そもそも高齢になると、なぜ若い頃と比べて骨密度や骨質が低下していくのか――。最も大きな原因は、性ホルモンの減少です。丈夫な骨をつくるためにサポートしてくれていた性ホルモンは、年齢とともに減少してしまいます。

とくに女性の場合は、閉経で女性ホルモンが一気に減少すると、骨をつくる細胞と壊す細胞の働きのバランスが崩れ、骨の吸収(破壊)が骨の生成を上回るため、骨密度が急激に低下してしまうのです。同時に、女性ホルモンがなくなると体内に活性酸素が増えてしまうので、コラーゲンがサビていき、骨質の劣化が進行してしまいます。

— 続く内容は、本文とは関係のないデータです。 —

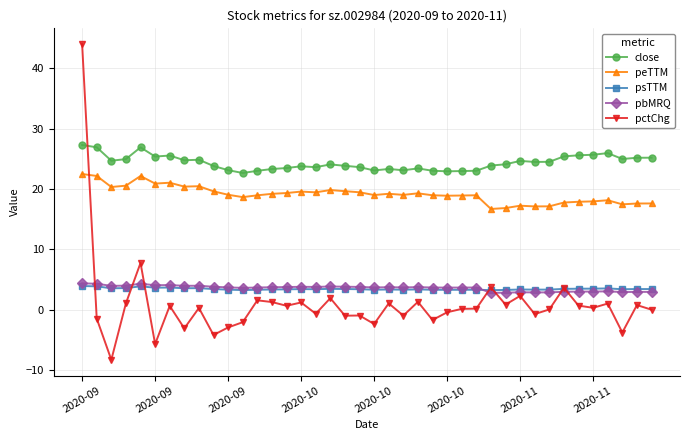

True or false: close and psTTM intersect in this chart.

False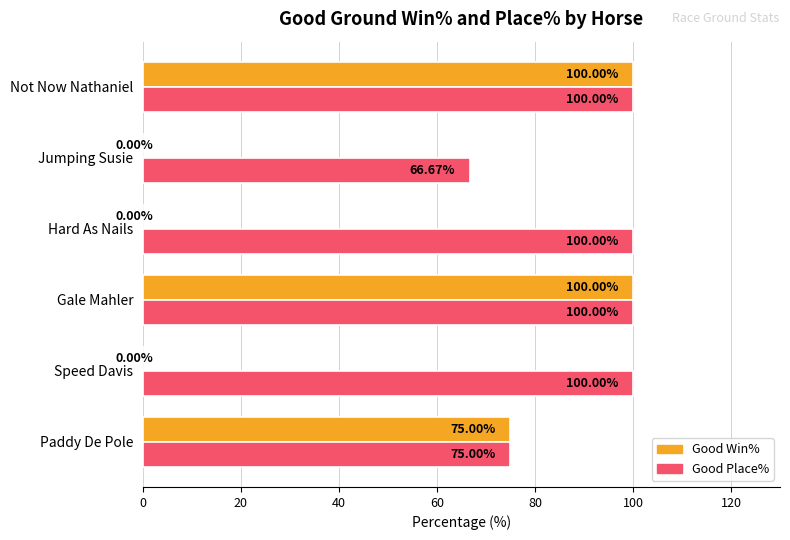

What is the total value across all series at Speed Davis?

100.0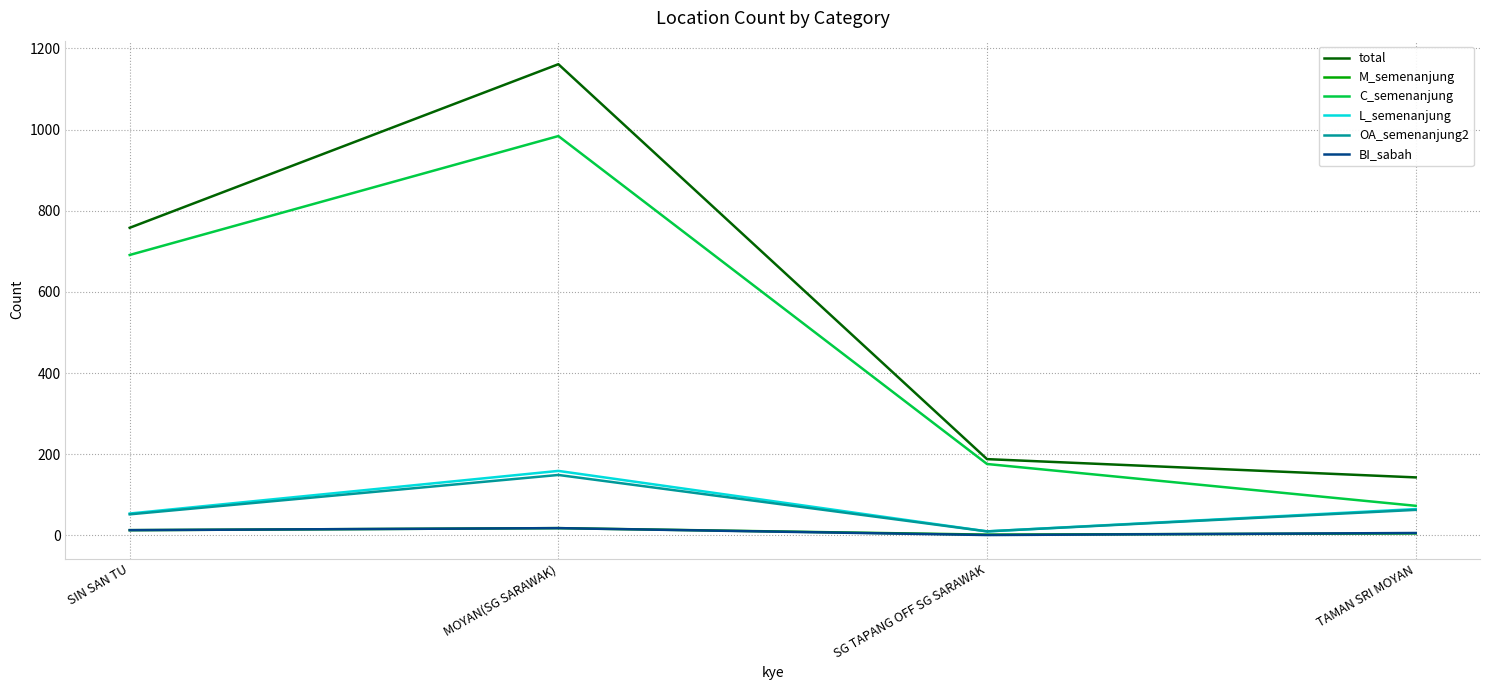

What is the lowest value of the C_semenanjung series?

73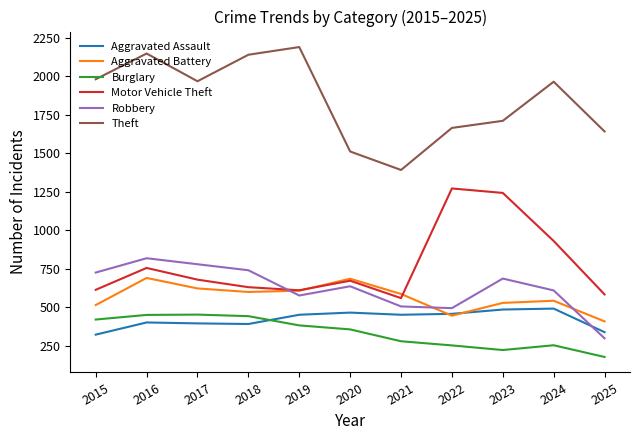

Rank the series by their maximum value, from lowest to highest.

Burglary, Aggravated Assault, Aggravated Battery, Robbery, Motor Vehicle Theft, Theft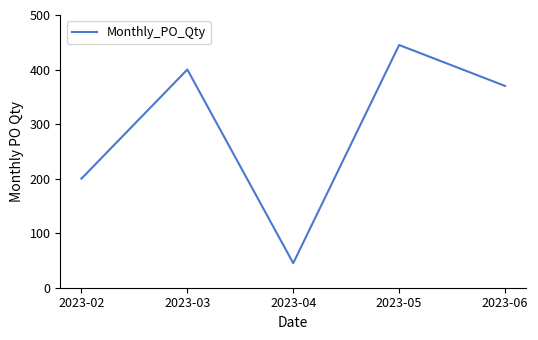

Approximately how many times larger is the value at 2023-02 compared to 2023-06?

0.5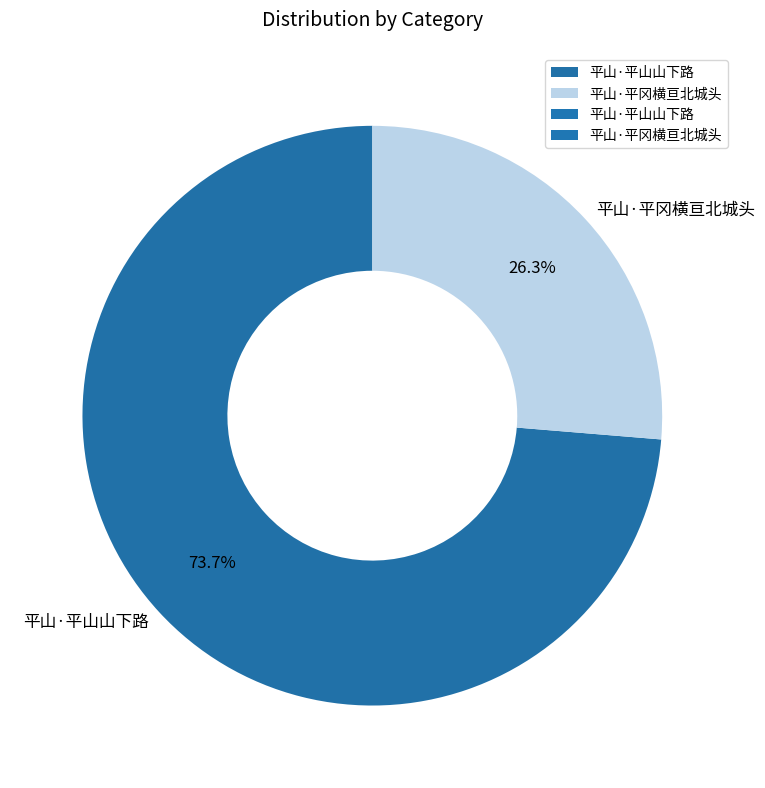

How many segments does this pie chart have?

2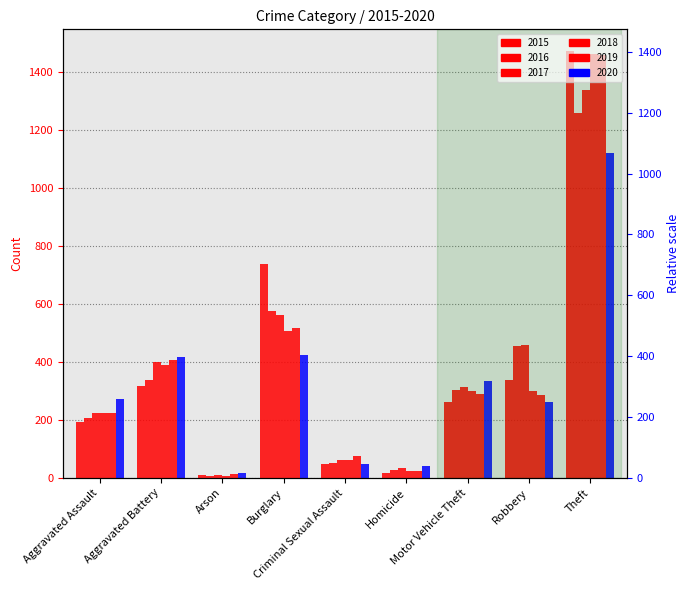

What is the average value of the 2016 series?

358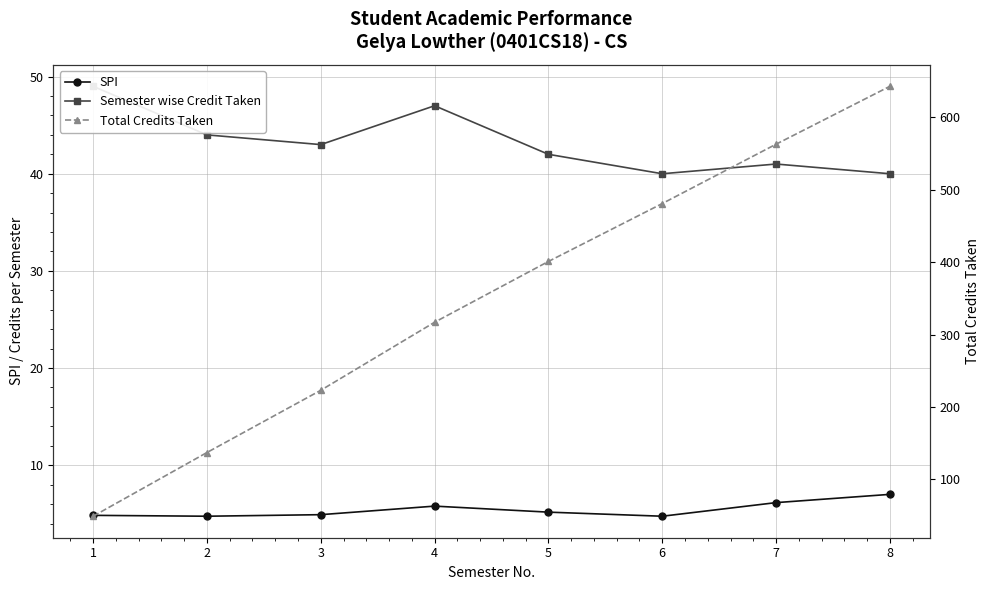

Rank the series by their maximum value, from lowest to highest.

SPI, Semester wise Credit Taken, Total Credits Taken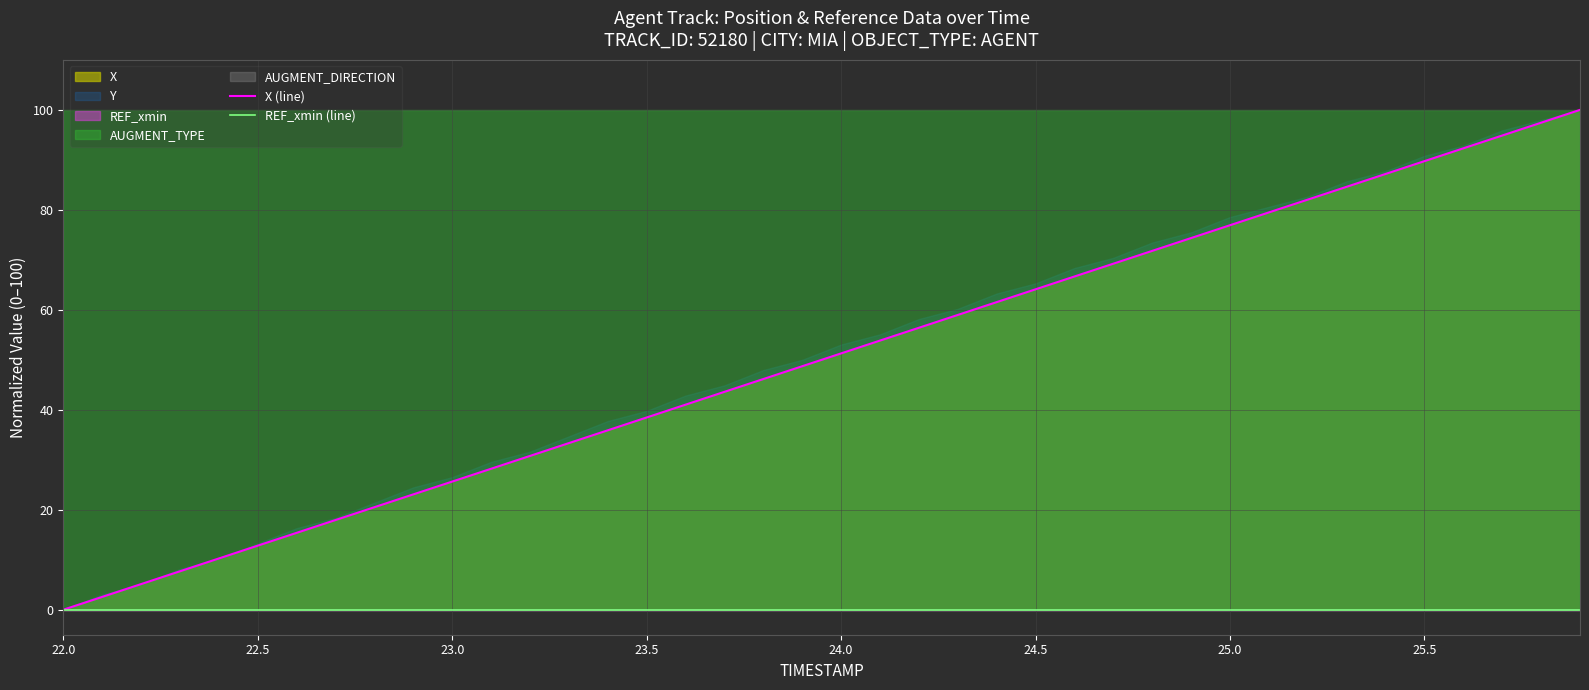

Rank the series by their average value, from lowest to highest.

REF_xmin (line), X (line)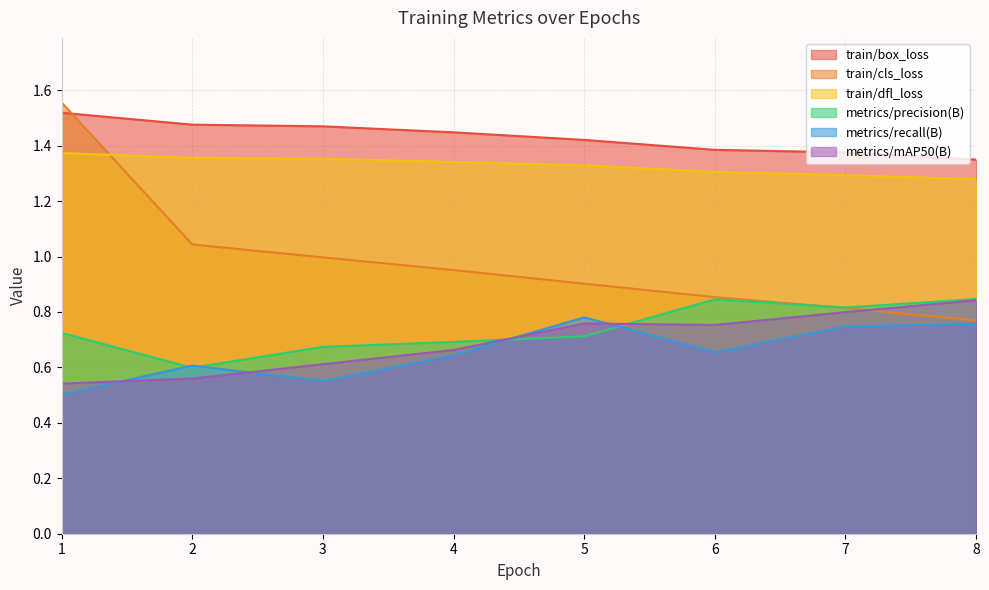

How many lines are shown in the chart?

6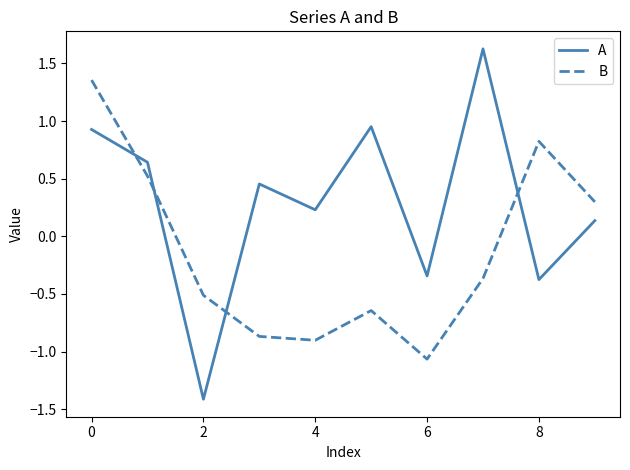

List the series in order of their peak value, highest first.

A, B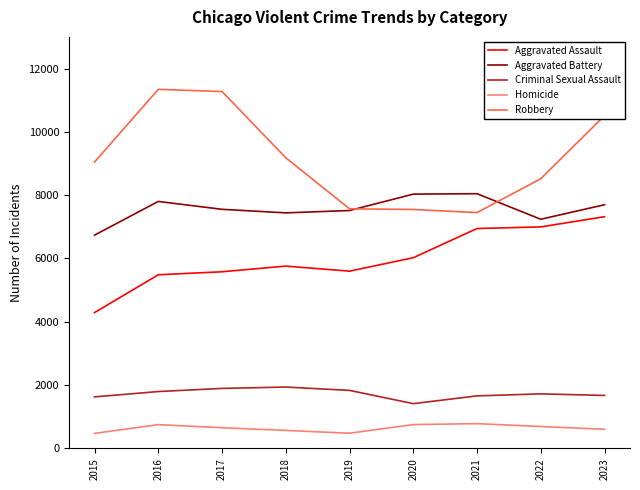

Which series has the widest spread of values?

Robbery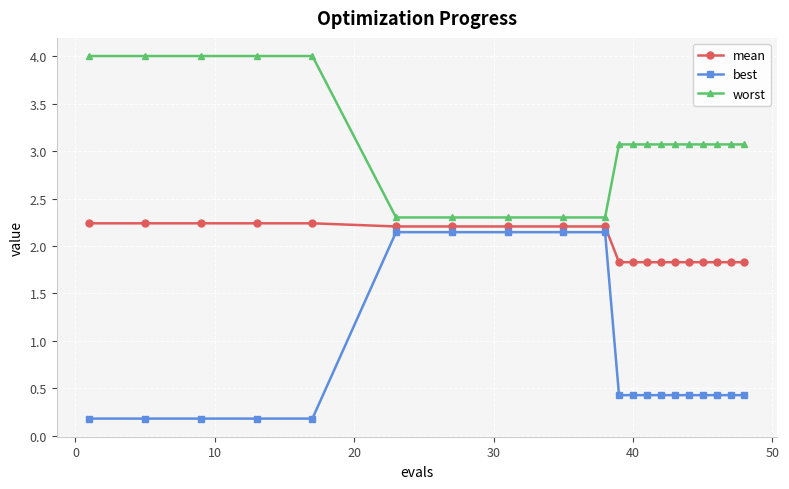

Rank the series by their average value, from lowest to highest.

best, mean, worst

人によって程度の差はありますが、これらの変化は誰しも避けられない現象。ですから、自分の骨の状態をきちんと確認しておくことが大切です。

まずは、骨密度から。現在、日本で骨密度を測っている人は、健康診断の受診者のうちわずか5%。X線を使わずに骨密度を測ることは不可能なので、残念ながら市販の体重計についている機能は当てになりません。まずは年に1度、健康診断を受ける際に骨密度検査を受けることを習慣にし、骨への意識を高めましょう。

整形外科のクリニックなどでも検査は可能ですから、手首なら手首、大腿骨なら大腿骨と、毎年同じ部位の骨密度を測り、前年の数値と比較して著しく減っていないかチェックするようにしてください。

その結果、骨粗しょう症と診断されたら、骨折のリスクを避けるためにも、治療を受けることをおすすめします。40代後半以降は若年成人(20~44歳)の平均骨密度と比較して80%以上であれば心配ないでしょう。